Having read the book, I now want to see the movie. If it's faithful to the book, the plot will be a tad depressing, but the costumes will be great. Just going by the DVD cover, though, I have a hunch Martin Scorcese took some liberties, starting with the casting, so perhaps the ending isn't quite as melancholy as in the novel.
Basic plot line is the classic lovers' triangle, a nice young man (Newland Archer) torn between two loves -- the boring girl (May Welland) he's engaged to (although he initially doesn't realize just how boring she is; he's young and naive enough to believe that she actually shares his interests in literature and art), and her exotic bohemian cousin (Ellen Olenska), a woman he knew when they were children, but who has in the intervening years lived primarily in Europe and married a Polish count.
The tragedy of their unhappy almost-love affair hinges on several points: first, Newland's engagement to May is announced the same night he sees Ellen for the first time since childhood; second, Ellen is still married to the count and her numerous relatives are horrified by the idea of divorce; and, third, Newland's a spineless twit and about as self-reflexive as a rock.

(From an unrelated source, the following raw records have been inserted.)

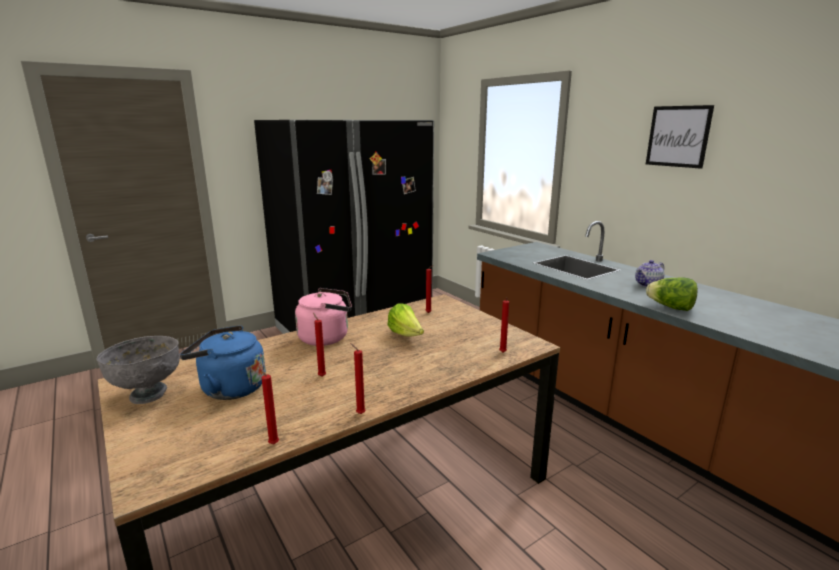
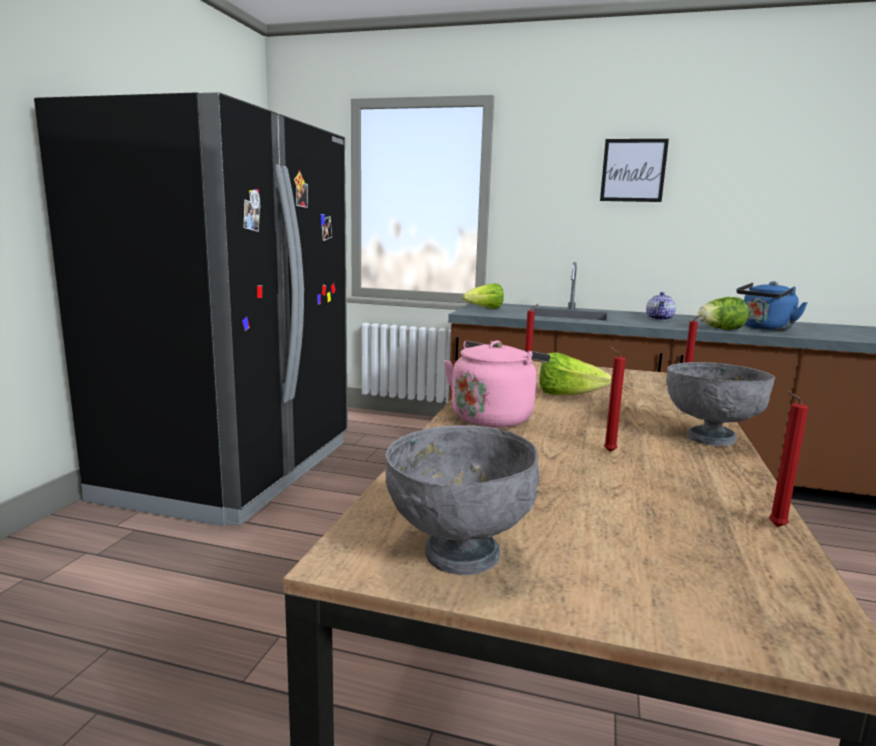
camera: 40 degrees left, 5 degrees down
blue kettle [180,325,266,400] -> blue kettle moved to [737,281,808,331]
red candle [350,343,366,414] -> none
none -> lettuce [463,283,504,309]
none -> grey bowl [666,362,775,446]

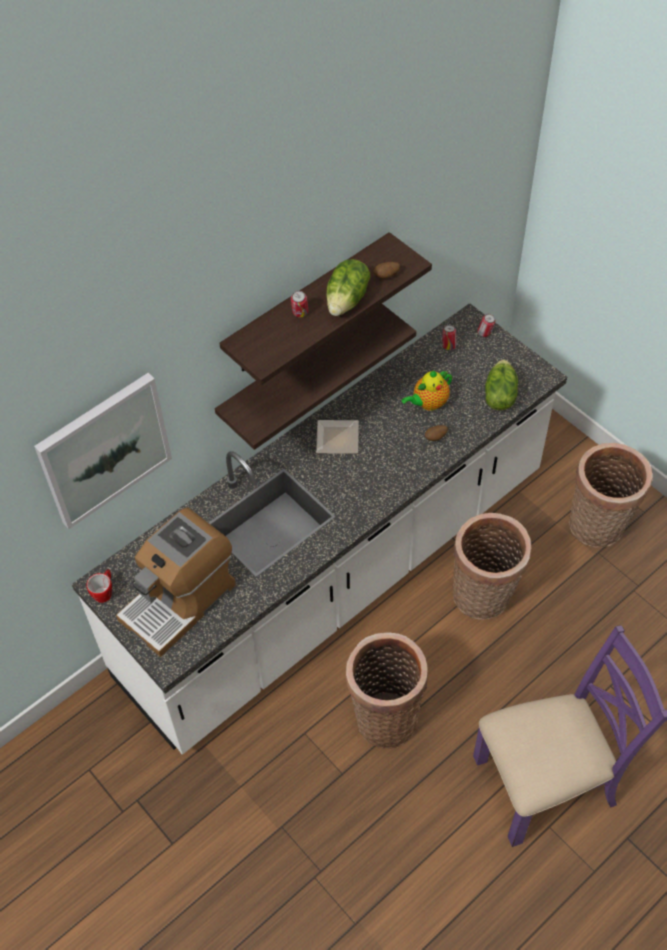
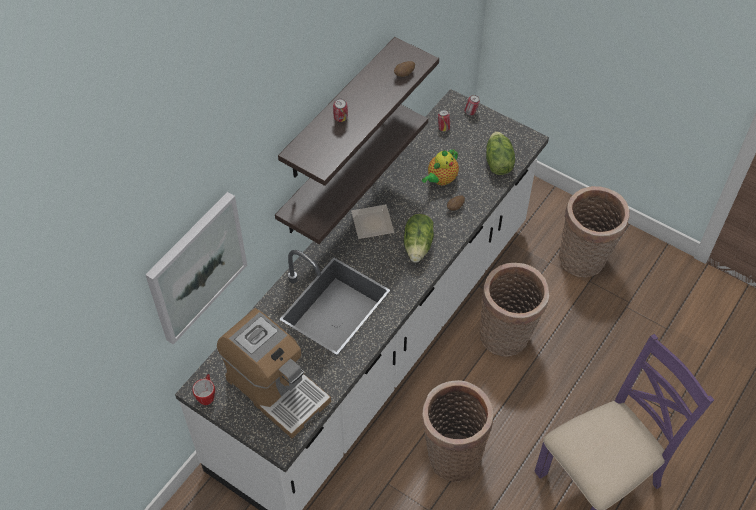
camera: 15 degrees left, 0 degrees up
coffee machine [116,507,236,657] -> coffee machine turned 75 degrees counterclockwise [217,308,331,438]
lettuce [326,259,370,316] -> lettuce moved to [404,214,434,263]

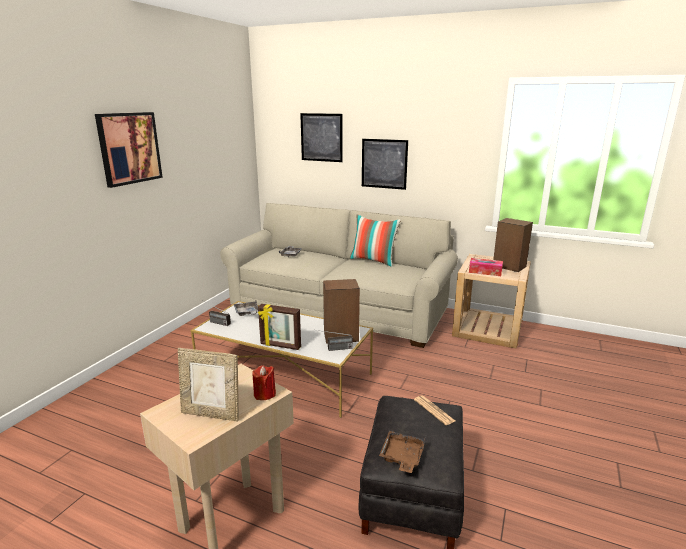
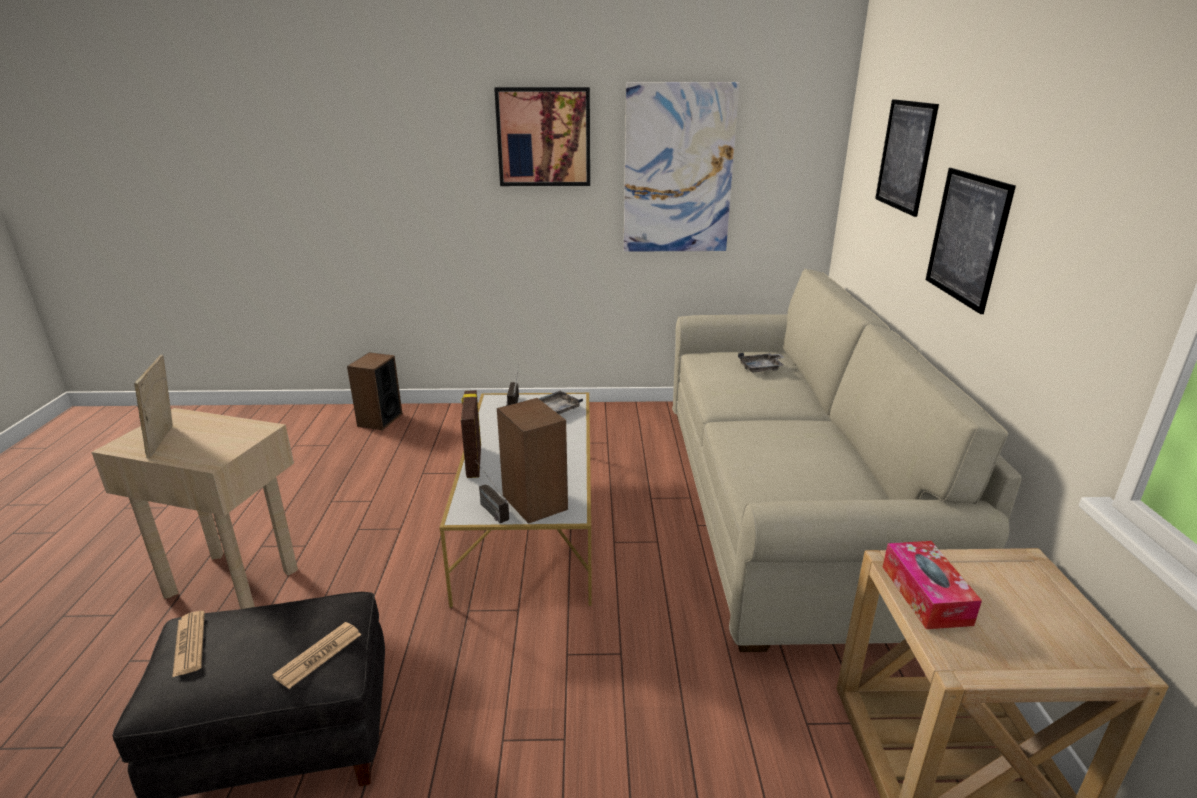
camera: 65 degrees right, 5 degrees up
red candle [252,366,276,400] -> none
pillow [350,214,401,267] -> none
brown tray [379,431,425,473] -> newspaper [172,611,205,678]
speaker [493,218,533,272] -> speaker moved to [347,352,402,430]
none -> picture [624,82,739,252]

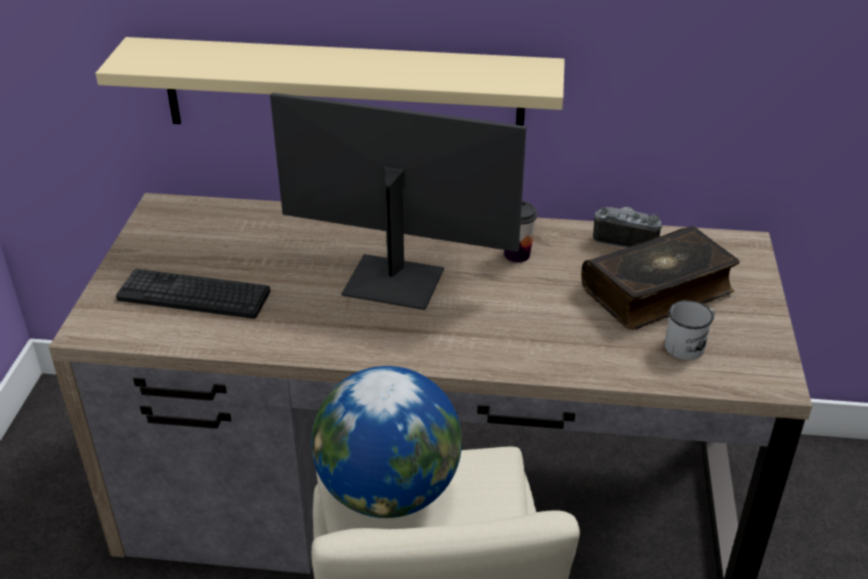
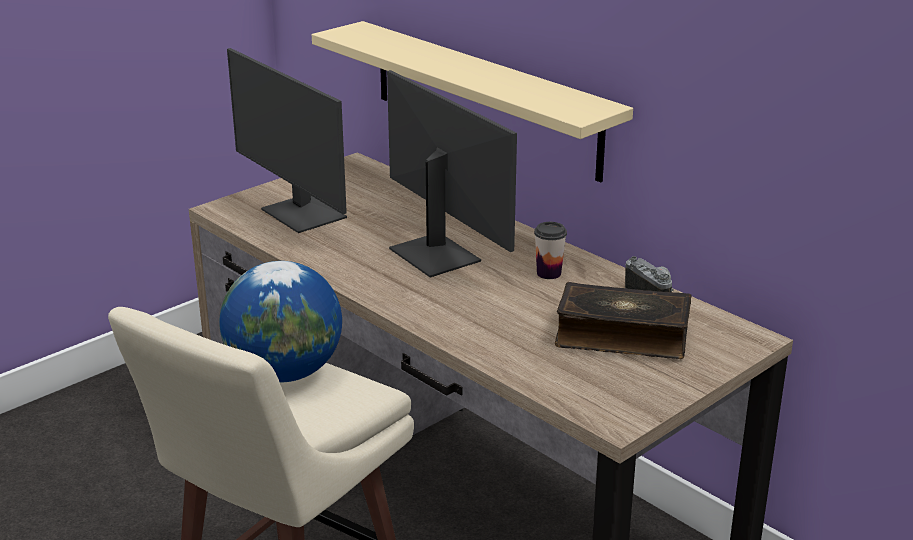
camera: 40 degrees right, 10 degrees down
keyboard [116,269,270,319] -> monitor [227,48,347,233]
white mug [665,300,715,360] -> none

He's infatuated by Ellen, but is too much of a coward to face that fact -- instead he pushes May into persuading her family to move their wedding date up. At one point May actually asks him directly if he's having doubts, does he want to break off the engagement, and, like an idiot, he says no. May turns out to be a lot smarter about where her fiance/husband's head is at than he is; she's observant enough to recognize that Newland has a bad case of the hots for Ellen.
Newland's second major blunder lies in his unwillingness to say what he's actually thinking to anyone. He thinks some fairly scathing thoughts, including some wonderfully funny sarcastic ones, but never opens his mouth. He's an attorney with the law firm representing Ellen's family, so when she says she wants to divorce her husband, Newland instead goes along with the family's wishes and persuades her not to file the petition, a really dumb move on his part considering that at the time he's still single. It's really hard to feel any sympathy for someone who manages to keep sabotaging himself as consistently as he does. He dithers mentally, he marries May, and then when after a couple years of marriage he finally decides that Ellen is the one true love of his life and and he' s ready set to chuck it all and run off to some exotic foreign locale with her (a prospect she's noticeably unenthusiastic about) May announces she's enceinte.
Ellen goes back to Paris, Newland sticks with May, and everyone lives stupifying boring lives for the rest of their natural days. Well, maybe not Ellen -- one gets the impression that she was going to manage to have some fun no matter where she wound up.
The novel is set in 1870s Gilded Age New York, among the wealthy upper class who lived in 5th Avenue mansions, dressed for dinner, and summered at Newport. Scandals are hinted at but never mentioned directly, and family is everything. It's a milieu Wharton knew well, having grown up in it. By the time she wrote The Age of Innocence she was at the top of her game, a successful writer with half a dozen published novels behind her. I've seen Wharton compared with Henry James, but to me she's less contrived and more readable. I enjoyed this book; of the Pulitzer winners I've read so far it's the first one where I can understand why it won.